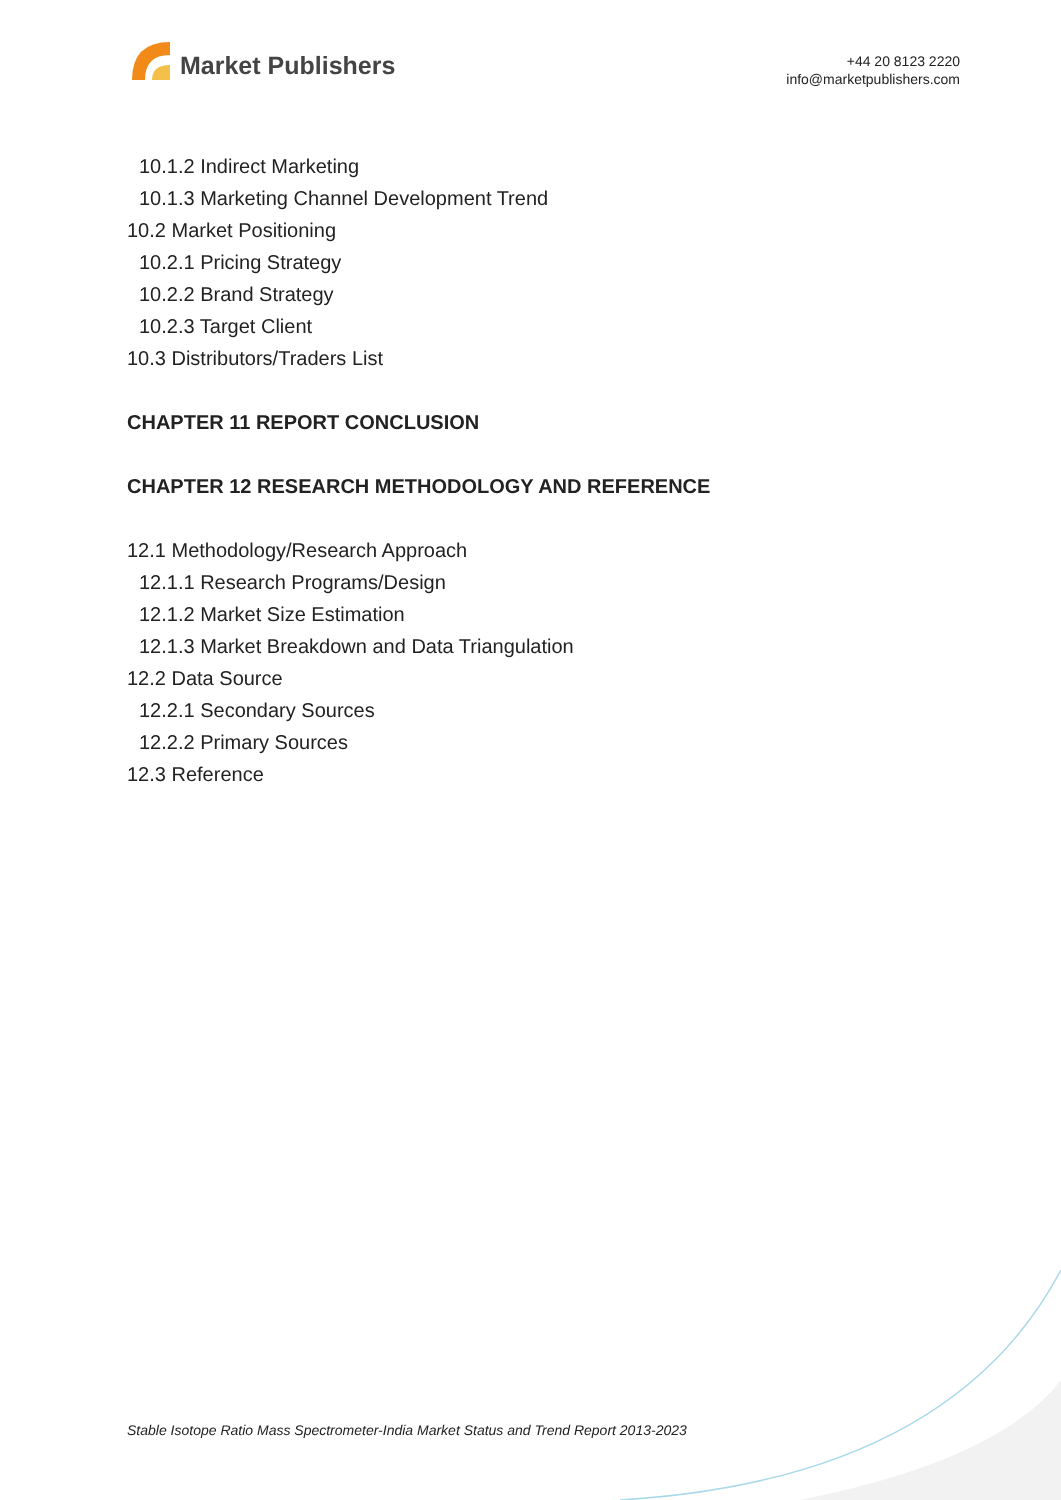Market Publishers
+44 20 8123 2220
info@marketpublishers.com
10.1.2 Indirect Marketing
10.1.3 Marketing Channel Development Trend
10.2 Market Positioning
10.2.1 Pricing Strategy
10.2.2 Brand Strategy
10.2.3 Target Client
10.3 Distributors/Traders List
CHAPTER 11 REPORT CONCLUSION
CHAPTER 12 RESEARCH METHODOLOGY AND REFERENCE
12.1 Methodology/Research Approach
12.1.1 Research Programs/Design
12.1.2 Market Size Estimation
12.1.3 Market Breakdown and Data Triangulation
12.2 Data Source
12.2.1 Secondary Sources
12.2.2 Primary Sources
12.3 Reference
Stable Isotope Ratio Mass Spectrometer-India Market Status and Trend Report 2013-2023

--

What the exercise asks >>
Leave the pictures out and reproduce each record exactly as written.

Your solution >>
Market Publishers
+44 20 8123 2220
info@marketpublishers.com
10.1.2 Indirect Marketing
10.1.3 Marketing Channel Development Trend
10.2 Market Positioning
10.2.1 Pricing Strategy
10.2.2 Brand Strategy
10.2.3 Target Client
10.3 Distributors/Traders List
CHAPTER 11 REPORT CONCLUSION
CHAPTER 12 RESEARCH METHODOLOGY AND REFERENCE
12.1 Methodology/Research Approach
12.1.1 Research Programs/Design
12.1.2 Market Size Estimation
12.1.3 Market Breakdown and Data Triangulation
12.2 Data Source
12.2.1 Secondary Sources
12.2.2 Primary Sources
12.3 Reference
Stable Isotope Ratio Mass Spectrometer-India Market Status and Trend Report 2013-2023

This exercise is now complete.